*How to complete this task*: Show the lines of the material that contain the word "overview".

*Data records*:
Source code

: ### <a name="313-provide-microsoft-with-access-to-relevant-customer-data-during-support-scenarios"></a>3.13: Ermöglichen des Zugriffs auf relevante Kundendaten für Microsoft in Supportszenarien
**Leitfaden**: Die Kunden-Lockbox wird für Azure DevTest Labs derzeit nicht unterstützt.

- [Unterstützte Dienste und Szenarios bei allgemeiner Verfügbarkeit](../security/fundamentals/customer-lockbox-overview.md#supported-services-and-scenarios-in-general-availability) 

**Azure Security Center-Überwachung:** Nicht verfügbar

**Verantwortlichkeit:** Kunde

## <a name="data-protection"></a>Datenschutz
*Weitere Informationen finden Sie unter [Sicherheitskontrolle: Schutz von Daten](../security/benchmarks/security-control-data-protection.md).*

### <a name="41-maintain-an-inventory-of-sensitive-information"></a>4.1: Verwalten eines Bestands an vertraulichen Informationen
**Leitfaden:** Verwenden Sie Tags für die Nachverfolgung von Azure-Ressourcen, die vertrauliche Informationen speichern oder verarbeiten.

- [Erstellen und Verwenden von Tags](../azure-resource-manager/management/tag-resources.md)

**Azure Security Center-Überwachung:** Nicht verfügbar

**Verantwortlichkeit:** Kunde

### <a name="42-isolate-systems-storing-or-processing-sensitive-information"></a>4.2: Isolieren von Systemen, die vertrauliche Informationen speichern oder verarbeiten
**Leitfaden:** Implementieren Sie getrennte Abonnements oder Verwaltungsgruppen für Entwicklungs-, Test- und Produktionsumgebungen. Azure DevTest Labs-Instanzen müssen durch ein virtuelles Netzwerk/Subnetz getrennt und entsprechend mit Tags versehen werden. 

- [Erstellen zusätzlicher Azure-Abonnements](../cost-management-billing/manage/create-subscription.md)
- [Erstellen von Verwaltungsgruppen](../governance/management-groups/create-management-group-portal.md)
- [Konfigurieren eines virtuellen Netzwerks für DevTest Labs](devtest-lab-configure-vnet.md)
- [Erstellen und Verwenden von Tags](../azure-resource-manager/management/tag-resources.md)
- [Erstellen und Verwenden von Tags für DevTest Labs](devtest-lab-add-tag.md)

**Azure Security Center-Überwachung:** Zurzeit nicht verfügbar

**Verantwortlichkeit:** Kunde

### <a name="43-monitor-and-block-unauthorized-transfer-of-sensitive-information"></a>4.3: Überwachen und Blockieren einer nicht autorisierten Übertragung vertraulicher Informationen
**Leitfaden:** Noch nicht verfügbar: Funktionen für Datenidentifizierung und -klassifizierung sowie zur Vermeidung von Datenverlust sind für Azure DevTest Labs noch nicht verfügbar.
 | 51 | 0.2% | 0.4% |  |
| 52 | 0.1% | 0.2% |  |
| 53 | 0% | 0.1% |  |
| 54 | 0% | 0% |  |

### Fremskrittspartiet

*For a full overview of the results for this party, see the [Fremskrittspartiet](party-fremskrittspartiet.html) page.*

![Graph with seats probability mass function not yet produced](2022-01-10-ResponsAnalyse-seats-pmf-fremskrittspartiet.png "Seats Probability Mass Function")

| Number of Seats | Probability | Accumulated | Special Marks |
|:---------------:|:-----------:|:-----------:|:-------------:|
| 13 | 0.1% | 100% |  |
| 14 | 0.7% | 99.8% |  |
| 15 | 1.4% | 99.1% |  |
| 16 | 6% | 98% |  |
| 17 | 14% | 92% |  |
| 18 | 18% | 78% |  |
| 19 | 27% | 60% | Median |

*Solution to this exercise*:
- [Unterstützte Dienste und Szenarios bei allgemeiner Verfügbarkeit](../security/fundamentals/customer-lockbox-overview.md#supported-services-and-scenarios-in-general-availability) 
*For a full overview of the results for this party, see the [Fremskrittspartiet](party-fremskrittspartiet.html) page.*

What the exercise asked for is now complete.